§ **TEXTE FOURNI**:
★ ★ ★ ★ ★ ★ ★
Par un mémoire en défense, enregistré le 11 mars 2024, le préfet de l'Isère conclut au rejet de la requête.

Il fait valoir que, à titre principal, la condition d'urgence n'est pas remplie et, à titre subsidiaire, qu'aucun des moyens n'est sérieux.

Vu :

- la requête en annulation enregistrée sous le n°2400715 ;

- les autres pièces du dossier.

Vu :

- le code de la construction et de l'habitation ;

- le code de l'urbanisme ;

- le code de justice administrative.

Le président du tribunal a désigné Mme Bedelet, pour statuer sur les demandes de référé ;

Les parties ont été régulièrement convoquées à l'audience publique du 12 mars 2024 au cours de laquelle ont été entendus :

- le rapport de Mme Bedelet, juge des référés ;

- les observations de Me Djeffal et de M. A pour la commune de Saint-Ismier ;

- les observations de M. C et de Mme B pour la préfecture de l'Isère.
★ ★ ★ ★ ★ ★ ★
§ **LISTE DES ITEMS**:
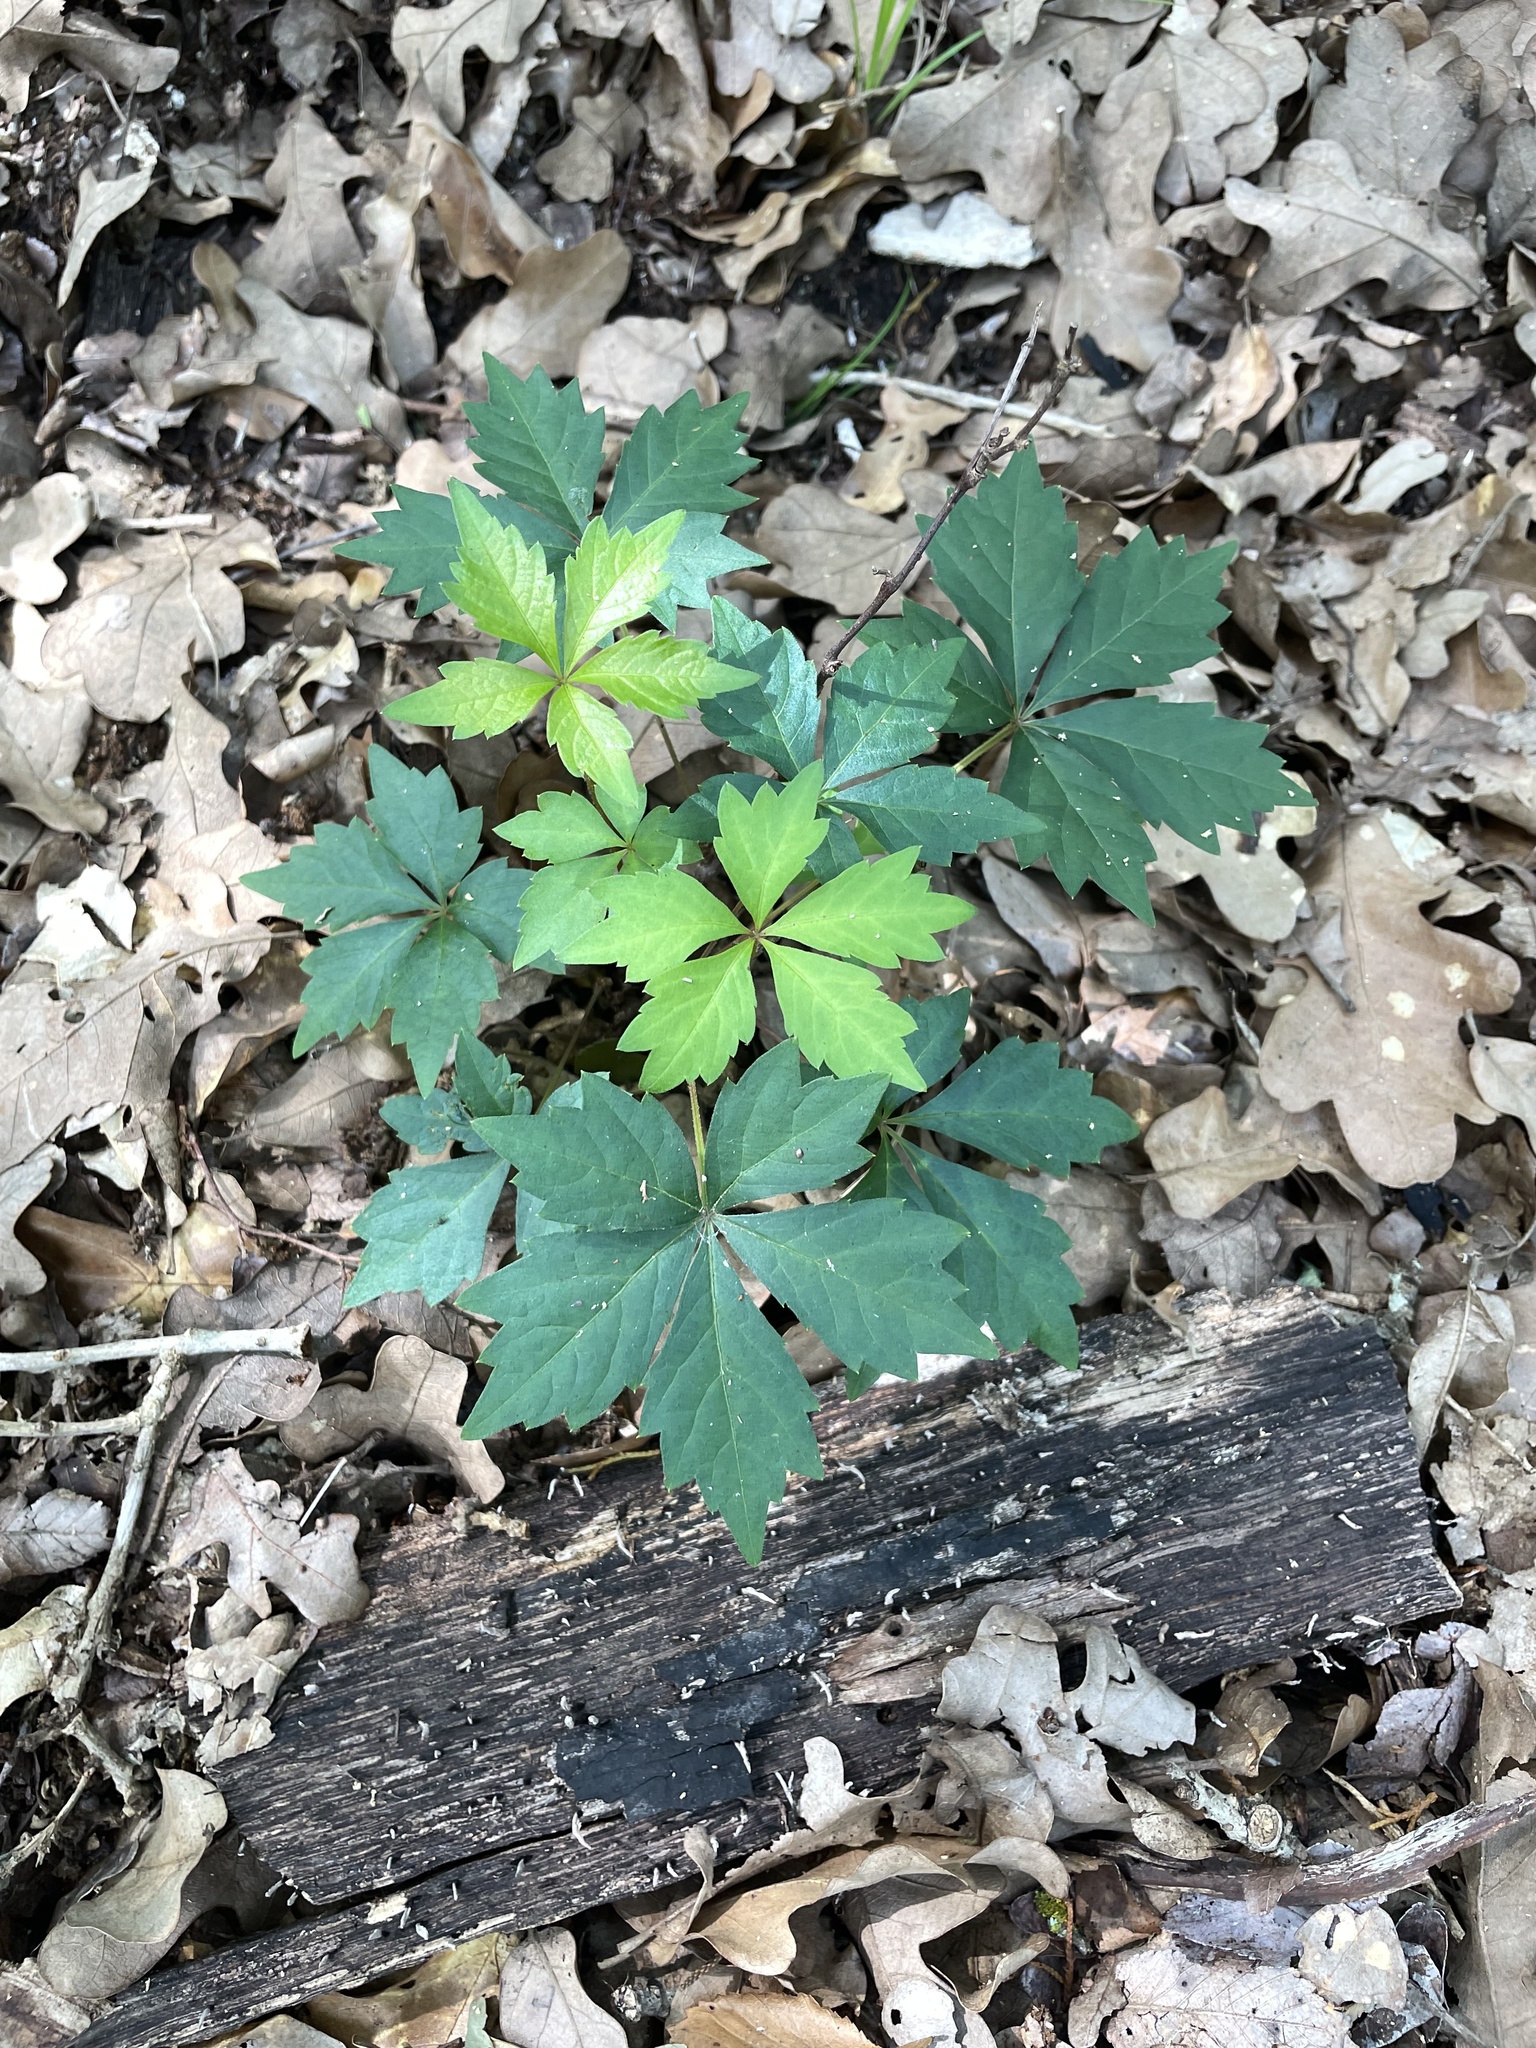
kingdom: Plantae
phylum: Tracheophyta
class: Magnoliopsida
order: Vitales
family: Vitaceae
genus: Parthenocissus
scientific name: Parthenocissus quinquefolia
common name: Virginia-creeper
★ ★ ★ ★ ★ ★ ★
§ **CONSIGNE**: Pouvez-vous recopier fidèlement le texte fourni, depuis « - le rapport » jusqu'à « préfecture de l'Isère. » inclus ?

§ **CORRIGÉ**:
- le rapport de Mme Bedelet, juge des référés ;

- les observations de Me Djeffal et de M. A pour la commune de Saint-Ismier ;

- les observations de M. C et de Mme B pour la préfecture de l'Isère.